Para mí eso es como recuperar la memoria de él, como decir estoy acá porque antes de mí pasaron muchas cosas que me trajeron al mundo. Vivir es algo azaroso y tener presentes a quienes participaron de ese juego de azar creo que está muy bien y que a ellos les gustaría verse aparecer en un libro.
–¿Al escribir sobre tu familia de alguna manera estás creando su historia?
-Cuando escribí Papá, lo escribí desde mi memoria que no es la misma que la de otra gente de mi familia. Yo veía a mi padre de una manera que era no la forma en que lo veía a mi hermano o en que lo veían otras personas. Cuando el libro salió publicado, pasó que la gente de la familia con apellido Jeanmaire se enojó mucho. En cambio, las mujeres que se habían casado y habían tomado otros apellidos, estaban contentas. Ellas me decían tu papá era así.

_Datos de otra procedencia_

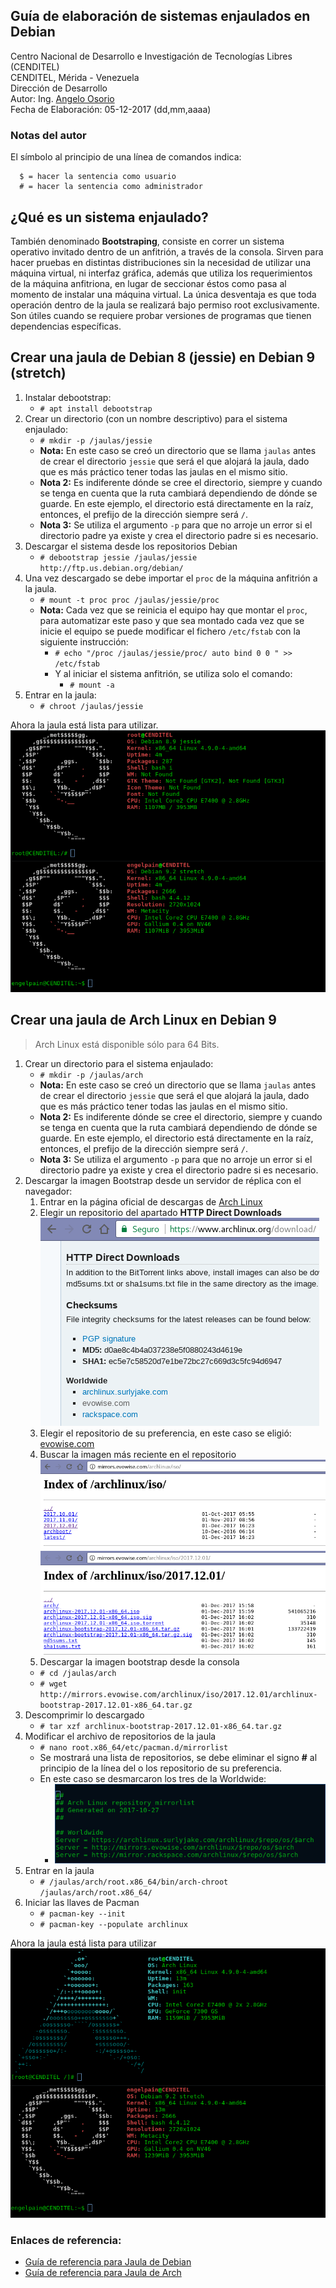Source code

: ## Guía de elaboración de sistemas enjaulados en Debian
Centro Nacional de Desarrollo e Investigación de Tecnologías Libres (CENDITEL)<br/>
CENDITEL, Mérida - Venezuela <br/>
Dirección de Desarrollo <br/>
Autor: Ing. [Angelo Osorio](https://twitter.com/Engel_PAIN) <br/>
Fecha de Elaboración: 05-12-2017 (dd,mm,aaaa)<br/>

### Notas del autor
El símbolo al principio de una línea de comandos indica:
```
  $ = hacer la sentencia como usuario
  # = hacer la sentencia como administrador
```

## ¿Qué es un sistema enjaulado?
También denominado **Bootstraping**, consiste en correr un sistema operativo invitado dentro de un 
anfitrión, a través de la consola.
Sirven para hacer pruebas en distintas distribuciones sin la necesidad de utilizar una máquina 
virtual, ni interfaz gráfica, además que utiliza los requerimientos de la máquina anfitriona, en 
lugar de seccionar éstos como pasa al momento de instalar una máquina virtual. La única desventaja 
es que toda operación dentro de la jaula se realizará bajo permiso root exclusivamente.
Son útiles cuando se requiere probar versiones de programas que tienen dependencias específicas.

## Crear una jaula de Debian 8 (jessie) en Debian 9 (stretch)
1. Instalar debootstrap:
   * `# apt install debootstrap`
2. Crear un directorio (con un nombre descriptivo) para el sistema enjaulado:
   * `# mkdir -p /jaulas/jessie`
   * **Nota:** En este caso se creó un directorio que se llama `jaulas` antes de crear el 
   directorio `jessie` que será el que alojará la jaula, dado que es más práctico tener todas las 
   jaulas en el mismo sitio.
   * **Nota 2:** Es indiferente dónde se cree el directorio, siempre y cuando se tenga en cuenta que 
   la ruta cambiará dependiendo de dónde se guarde. En este ejemplo, el directorio está directamente 
   en la raíz, entonces, el prefijo de la dirección siempre será `/`.
   * **Nota 3:** Se utiliza el argumento `-p` para que no arroje un error si el directorio padre ya 
   existe y crea el directorio padre si es necesario.
3. Descargar el sistema desde los repositorios Debian
   * `# debootstrap jessie /jaulas/jessie ​http://ftp.us.debian.org/debian/`
4. Una vez descargado se debe importar el `proc` de la máquina anfitrión a la jaula.
   * `# mount -t proc proc /jaulas/jessie/proc`
   * **Nota:** Cada vez que se reinicia el equipo hay que montar el `proc`, para automatizar este
   paso y que sea montado cada vez que se inicie el equipo se puede modificar el fichero 
   `/etc/fstab` con la siguiente instrucción:
      * `# echo "/proc /jaulas/jessie/proc/ auto bind 0 0 " >> /etc/fstab`
      * Y al iniciar el sistema anfitrión, se utiliza solo el comando:
         * `# mount -a`
5. Entrar en la jaula:
   * `# chroot /jaulas/jessie`

Ahora la jaula está lista para utilizar.
![Jaula jessie](../img/jaulas1.png) <br>


## Crear una jaula de Arch Linux en Debian 9
>Arch Linux está disponible sólo para 64 Bits.

1. Crear un directorio para el sistema enjaulado:
   * `# mkdir -p /jaulas/arch`
   * **Nota:** En este caso se creó un directorio que se llama `jaulas` antes de crear el 
   directorio `jessie` que será el que alojará la jaula, dado que es más práctico tener todas las 
   jaulas en el mismo sitio.
   * **Nota 2:** Es indiferente dónde se cree el directorio, siempre y cuando se tenga en cuenta que 
   la ruta cambiará dependiendo de dónde se guarde. En este ejemplo, el directorio está directamente 
   en la raíz, entonces, el prefijo de la dirección siempre será `/`.
   * **Nota 3:** Se utiliza el argumento `-p` para que no arroje un error si el directorio padre ya 
   existe y crea el directorio padre si es necesario.
2. Descargar la imagen Bootstrap desde un servidor de réplica con el navegador:
   1. Entrar en la página oficial de descargas de [Arch Linux](https://www.archlinux.org/download/)
   2. Elegir un repositorio del apartado **HTTP Direct Downloads**
   ![repositorios](../img/jaulas2.png)
   3. Elegir el repositorio de su preferencia, en este caso se eligió:
   [evowise.com](http://mirrors.evowise.com/archlinux/iso/)
   4. Buscar la imagen más reciente en el repositorio
   ![imágenes](../img/jaulas3.png) <br>
   ![recientes](../img/jaulas4.png)
   5.  Descargar la imagen bootstrap desde la consola
      * `# cd /jaulas/arch`
      * `# wget http://mirrors.evowise.com/archlinux/iso/2017.12.01/archlinux-bootstrap-2017.12.01-x86_64.tar.gz`
3. Descomprimir lo descargado
   * `# tar xzf archlinux-bootstrap-2017.12.01-x86_64.tar.gz`
4. Modificar el archivo de repositorios de la jaula
   * `# nano root.x86_64/etc/pacman.d/mirrorlist`
   * Se mostrará una lista de repositorios, se debe eliminar el signo **#** al principio de la línea 
   del o los repositorio de su preferencia.
   * En este caso se desmarcaron los tres de la Worldwide:
      * ![repositorio](../img/jaulas5.png)
5. Entrar en la jaula
   * `# /jaulas/arch/root.x86_64/bin/arch-chroot /jaulas/arch/root.x86_64/`
6. Iniciar las llaves de Pacman
   * `# pacman-key --init`
   * `# pacman-key --populate archlinux`

Ahora la jaula está lista para utilizar <br>
![Jaula Arch](../img/jaulas6.png)

### Enlaces de referencia:

* [Guía de referencia para Jaula de Debian](https://cumaco.cenditel.gob.ve/desarrollo/wiki/openwrt)<br>
* [Guía de referencia para Jaula de Arch](https://wiki.archlinux.org/index.php/Install_from_existing_Linux_(Espa%C3%B1ol))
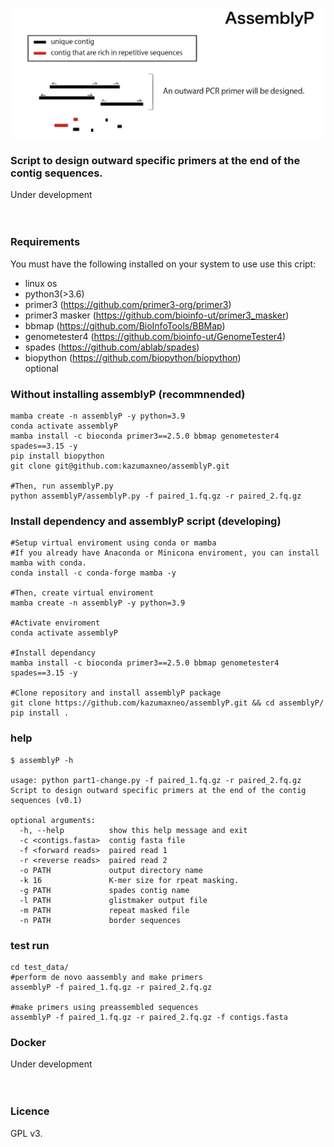 <p align="center"><img src="images/logo.png" alt="Minipolish" width="600"></p>

    
### Script to design outward specific primers at the end of the contig sequences.
  
Under development  

　
　

### Requirements

You must have the following installed on your system to use use this cript:  
* linux os  
* python3(>3.6)  
* primer3 (<https://github.com/primer3-org/primer3>)  
* primer3 masker (<https://github.com/bioinfo-ut/primer3_masker>)  
* bbmap (<https://github.com/BioInfoTools/BBMap>)  
* genometester4 (<https://github.com/bioinfo-ut/GenomeTester4>)  
* spades (<https://github.com/ablab/spades>)  
* biopython (<https://github.com/biopython/biopython>)  
optional  

  
  
### Without installing assemblyP (recommnended)
    mamba create -n assemblyP -y python=3.9
    conda activate assemblyP
    mamba install -c bioconda primer3==2.5.0 bbmap genometester4 spades==3.15 -y
    pip install biopython
    git clone git@github.com:kazumaxneo/assemblyP.git
      
    #Then, run assemblyP.py
    python assemblyP/assemblyP.py -f paired_1.fq.gz -r paired_2.fq.gz


### Install dependency and assemblyP script (developing)
    #Setup virtual enviroment using conda or mamba
    #If you already have Anaconda or Minicona enviroment, you can install mamba with conda.   
    conda install -c conda-forge mamba -y
    
    #Then, create virtual enviroment
    mamba create -n assemblyP -y python=3.9
      
    #Activate enviroment
    conda activate assemblyP
      
    #Install dependancy
    mamba install -c bioconda primer3==2.5.0 bbmap genometester4 spades==3.15 -y
        
    #Clone repository and install assemblyP package
    git clone https://github.com/kazumaxneo/assemblyP.git && cd assemblyP/
    pip install .
  
  
### help  
    $ assemblyP -h

    usage: python part1-change.py -f paired_1.fq.gz -r paired_2.fq.gz  
    Script to design outward specific primers at the end of the contig sequences (v0.1)  

    optional arguments:  
      -h, --help          show this help message and exit  
      -c <contigs.fasta>  contig fasta file  
      -f <forward reads>  paired read 1  
      -r <reverse reads>  paired read 2  
      -o PATH             output directory name  
      -k 16               K-mer size for rpeat masking.  
      -g PATH             spades contig name  
      -l PATH             glistmaker output file  
      -m PATH             repeat masked file  
      -n PATH             border sequences    
  
  

### test run
    cd test_data/
    #perform de novo aassembly and make primers
    assemblyP -f paired_1.fq.gz -r paired_2.fq.gz
    
    #make primers using preassembled sequences
    assemblyP -f paired_1.fq.gz -r paired_2.fq.gz -f contigs.fasta


### Docker
Under development 

　
　
### Licence
GPL v3.



    
        


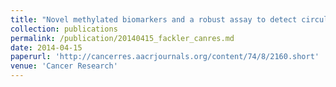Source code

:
 ```yaml
---
title: "Novel methylated biomarkers and a robust assay to detect circulating tumor DNA in metastatic breast cancer."
collection: publications
permalink: /publication/20140415_fackler_canres.md
date: 2014-04-15
paperurl: 'http://cancerres.aacrjournals.org/content/74/8/2160.short'
venue: 'Cancer Research'
---
```

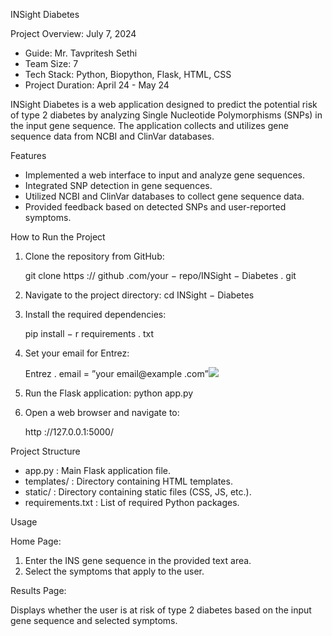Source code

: INSight Diabetes

Project Overview:    July 7, 2024

- Guide: Mr. Tavpritesh Sethi
- Team Size: 7
- Tech Stack: Python, Biopython, Flask, HTML, CSS
- Project Duration: April 24 - May 24

INSight Diabetes is a web application designed to predict the potential risk of type 2 diabetes by analyzing Single Nucleotide Polymorphisms (SNPs) in the input gene sequence. The application collects and utilizes gene sequence data from NCBI and ClinVar databases.

Features

- Implemented a web interface to input and analyze gene sequences.
- Integrated SNP detection in gene sequences.
- Utilized NCBI and ClinVar databases to collect gene sequence data.
- Provided feedback based on detected SNPs and user-reported symptoms.

How to Run the Project

1. Clone the repository from GitHub:

    git clone https :// github .com/your − repo/INSight − Diabetes . git

2. Navigate to the project directory:
    cd INSight − Diabetes
   
3. Install the required dependencies:

    pip install − r requirements . txt

4. Set your email for Entrez:

    Entrez . email = ”your email@example .com”![](Aspose.Words.6a0b8ea4-df73-4585-9a34-b0f82d19d802.001.png)

5. Run the Flask application: python app.py
   
6. Open a web browser and navigate to:
   
    http ://127.0.0.1:5000/

Project Structure

- app.py : Main Flask application file.
- templates/ : Directory containing HTML templates.
- static/ : Directory containing static files (CSS, JS, etc.).
- requirements.txt : List of required Python packages.

Usage

Home Page:

1. Enter the INS gene sequence in the provided text area.
1. Select the symptoms that apply to the user.

Results Page:

Displays whether the user is at risk of type 2 diabetes based on the input gene sequence and selected symptoms.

Con el paso de los años, ese libro se convirtió en la verdad en mi familia porque la literatura tiene una fuerza increíble.
Hay novela de Javier Marías, Negra espalda del tiempo, en el que cuenta que escribió una novela policial sobre Oxford y cuando la va a presentar a Oxford ve que nadie compra el libro, todos están enojados con él, todos se creen los personajes malos de ese libro.
Como la novela se convierte en un best seller, cuando va a Oxford nuevamente las cosas habían cambiado. Escucha que todo el mundo dice yo estoy en el libro, todos estaban contentos de sentirse personajes. Esa es la fuerza de la literatura.